Family members rely to heavily on me or have unrealistic expectations. Forget sharing with them. We've had a few health scares. Mom had to have her heart shocked back into rhythm and Barry actually had a seizure (his first) due to his having depleted his sodium level. My feelings of self-pity and depression actually took a backseat because I was needed. That wasn't such a bad thing. But it is what got me into the codependent situation to begin with. I've had to work on balance.

I've gravitated more toward the God of my understanding. I think that's a good thing. When I'm in the zone I feel so much better. I remember that I'm loved and that the only expectation He has of me is to reflect His love to Him and others. That gives me the ability to love myself. I don't hear the self-hate tapes playing and I can get through the day. But I have my slips. That's when it's important to really concentrate on that still quiet voice.
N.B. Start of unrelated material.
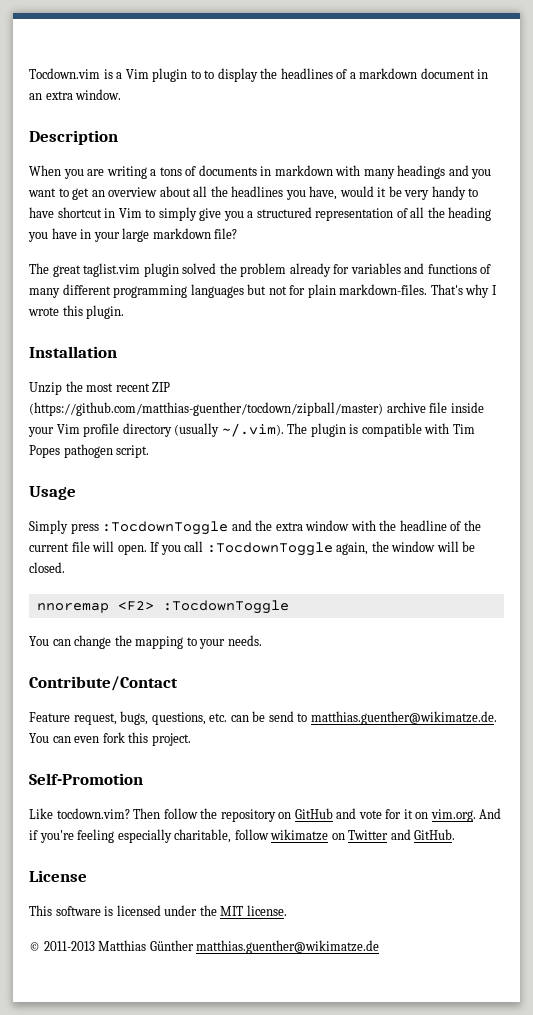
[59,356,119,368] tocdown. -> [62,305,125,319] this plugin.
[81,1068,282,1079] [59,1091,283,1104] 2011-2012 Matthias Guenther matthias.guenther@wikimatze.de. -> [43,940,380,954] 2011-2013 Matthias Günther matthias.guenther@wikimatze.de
Songs come to me or bits of poetry. The latest song I hear is "You Raise Me Up" although in my mind I heard "Lift Me Up". So, I had to go searching from the lyrics. Thank you, Google!

I have good news to share. I'm over half way through my graduate courses. My grades are actually pretty good. Better than I expected. I have a job opportunity. I go to Nashville to finalize the paperwork. So, I'll be moving soon. To me this means a fresh start, a clean slate. I think maybe I can do this. I've just got to work on silencing those self-hate tapes. Like I said I have slips.


You Raise Me Up Lyrics
As sung by Josh Groban

When I am down and, oh my soul, so weary;
When troubles come and my heart burdened be;
Then, I am still and wait here in the silence,
Until you come and sit awhile with me.

You raise me up, so I can stand on mountains;
You raise me up, to walk on stormy seas;
I am strong, when I am on your shoulders;
You raise me up: To more than I can be.

You raise me up, so I can stand on mountains;
You raise me up, to walk on stormy seas;
I am strong, when I am on your shoulders;
You raise me up: To more than I can be.

There is no life - no life without its hunger;
Each restless heart beats so imperfectly;
But when you come and I am filled with wonder,
Sometimes, I think I glimpse eternity.

You raise me up, so I can stand on mountains;
You raise me up, to walk on stormy seas;
I am strong, when I am on your shoulders;
You raise me up: To more than I can be.

You raise me up, so I can stand on mountains;
You raise me up, to walk on stormy seas;
I am strong, when I am on your shoulders;
You raise me up: To more than I can be.